╭─ Исходный текст

Американский Юг после Гражданской войны 1861–1865 годов демонстрирует устойчивость народной памяти перед лицом элитарной коррекции. Академическая историография с 1960-х годов последовательно документировала центральную роль рабства как причины конфликта и жестокость системы Джима Кроу в послевоенный период. Однако социологическое исследование Института Южных исследований (Бирмингем, Алабама) 2024 года показало, что среди белого населения южных штатов в возрасте старше пятидесяти лет шестьдесят восемь процентов по-прежнему ассоциируют Гражданскую войну прежде всего с «защитой государственных прав», а не с рабством. При этом лишь двенадцать процентов респондентов знакомы с основными работами по истории рабства, опубликованными за последние два десятилетия. Как отмечает историк Дэвид Блейт в монографии «Память о войне в Америке» (Йельский университет, 2023), «народная память Юга трансформировала поражение в нарратив достоинства, отфильтровав элементы, несовместимые с самоуважением сообщества. Этот процесс не был сговором – он происходил стихийно через поколенческую передачу» (с. 217).

Французский случай после Второй мировой войны представляет ещё более чёткий пример расхождения. До 1970-х годов доминирующий нарратив, поддерживаемый как государством, так и большинством населения, утверждал, что подавляющее большинство французов участвовало в Сопротивлении, а коллаборационизм был делом небольшой группы предателей. Историк Робер Паксон в работе «Время молчания» (Париж, 1968) впервые документально показал масштаб добровольного сотрудничества французской администрации с оккупантами, однако его книга не изменила массового сознания. Лишь к концу 1990-х годов, спустя полвека после освобождения, этот нарратив начал меняться под влиянием нового поколения историков. Социологический опрос Французского института общественного мнения 2025 года выявил, что среди граждан старше шестидесяти пяти лет пятьдесят девять процентов по-прежнему придерживаются версии о «массовом Сопротивлении», тогда как среди молодёжи до тридцати лет таковых лишь двадцать четыре процента. Разрыв поколений здесь отражает не смену фактов, а смену функции памяти: для переживших войну поколение сохранение достоинства требовало определённой интерпретации прошлого; для последующих поколений эта потребность отпала.

Германия представляет контрпример, где элитарная память о травме была институционализирована и постепенно проникла в массовое сознание. Однако и здесь процесс занял не одно десятилетие: до 1960-х годов в западногерманском обществе преобладал нарратив о «чистой вермахте» и неведении населения о Холокосте. Лишь после судебных процессов 1963–1965 годов и поколенческой смены в руководстве страны началось постепенное принятие ответственности. Даже сегодня, согласно данным Института социальных исследований (Франкфурт, 2026), двадцать шесть процентов немцев старше семидесяти лет считают, что «слишком много внимания уделяется нацистскому прошлому». Этот пример показывает, что даже при сильном институциональном давлении народная память сохраняет собственную логику и темпы трансформации.

╰─

◆ Задание ◆
Выпишите все процентные показатели из текста о народной памяти и укажите для каждого, к какой стране он относится.

╭─ Исходные строки

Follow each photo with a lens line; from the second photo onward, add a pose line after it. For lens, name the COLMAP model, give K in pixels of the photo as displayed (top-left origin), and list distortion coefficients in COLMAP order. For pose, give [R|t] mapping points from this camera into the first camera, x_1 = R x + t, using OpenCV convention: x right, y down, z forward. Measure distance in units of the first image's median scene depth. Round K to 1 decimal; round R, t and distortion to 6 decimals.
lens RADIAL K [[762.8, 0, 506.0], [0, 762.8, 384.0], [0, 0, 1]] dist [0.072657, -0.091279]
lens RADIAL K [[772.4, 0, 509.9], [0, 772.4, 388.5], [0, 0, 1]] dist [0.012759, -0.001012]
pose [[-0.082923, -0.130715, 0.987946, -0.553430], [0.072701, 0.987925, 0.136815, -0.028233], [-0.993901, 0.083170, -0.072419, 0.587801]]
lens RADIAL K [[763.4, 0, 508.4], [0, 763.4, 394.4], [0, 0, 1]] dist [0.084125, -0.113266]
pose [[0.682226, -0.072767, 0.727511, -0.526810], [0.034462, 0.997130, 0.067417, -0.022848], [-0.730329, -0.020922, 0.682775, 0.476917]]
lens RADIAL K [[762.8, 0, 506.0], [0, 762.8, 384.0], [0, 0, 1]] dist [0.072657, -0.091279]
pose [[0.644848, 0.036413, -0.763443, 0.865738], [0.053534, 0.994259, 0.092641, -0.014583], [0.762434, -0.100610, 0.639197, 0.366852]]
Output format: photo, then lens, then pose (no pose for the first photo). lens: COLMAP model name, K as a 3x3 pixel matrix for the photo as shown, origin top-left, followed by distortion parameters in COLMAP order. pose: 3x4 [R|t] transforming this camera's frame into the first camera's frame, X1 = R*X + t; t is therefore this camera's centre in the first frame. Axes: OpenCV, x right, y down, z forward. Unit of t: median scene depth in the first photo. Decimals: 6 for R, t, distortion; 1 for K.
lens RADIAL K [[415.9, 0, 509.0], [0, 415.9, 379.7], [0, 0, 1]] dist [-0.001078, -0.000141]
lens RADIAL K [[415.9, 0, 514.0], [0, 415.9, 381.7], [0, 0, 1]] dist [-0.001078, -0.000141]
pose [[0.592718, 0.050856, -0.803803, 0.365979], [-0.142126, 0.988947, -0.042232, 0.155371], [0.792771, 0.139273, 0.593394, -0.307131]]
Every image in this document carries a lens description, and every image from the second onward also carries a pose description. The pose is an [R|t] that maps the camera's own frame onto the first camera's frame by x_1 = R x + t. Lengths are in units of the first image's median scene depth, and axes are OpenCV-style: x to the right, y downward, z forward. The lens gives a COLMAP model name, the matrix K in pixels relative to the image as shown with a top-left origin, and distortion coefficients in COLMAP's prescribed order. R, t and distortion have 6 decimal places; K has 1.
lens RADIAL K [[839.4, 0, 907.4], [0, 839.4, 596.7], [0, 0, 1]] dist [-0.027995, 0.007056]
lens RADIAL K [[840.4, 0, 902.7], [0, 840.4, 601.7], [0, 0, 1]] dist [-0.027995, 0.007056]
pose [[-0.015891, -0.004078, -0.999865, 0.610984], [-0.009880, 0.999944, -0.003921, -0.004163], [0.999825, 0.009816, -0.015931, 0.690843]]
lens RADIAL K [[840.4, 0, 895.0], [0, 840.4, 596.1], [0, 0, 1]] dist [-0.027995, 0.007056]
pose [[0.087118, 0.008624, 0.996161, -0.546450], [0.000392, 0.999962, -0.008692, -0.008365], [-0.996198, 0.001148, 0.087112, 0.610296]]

╰─

◆ Решение ◆
- шестьдесят восемь процентов — американский Юг
- двенадцать процентов — американский Юг
- пятьдесят девять процентов — Франция
- двадцать четыре процента — Франция
- двадцать шесть процентов — Германия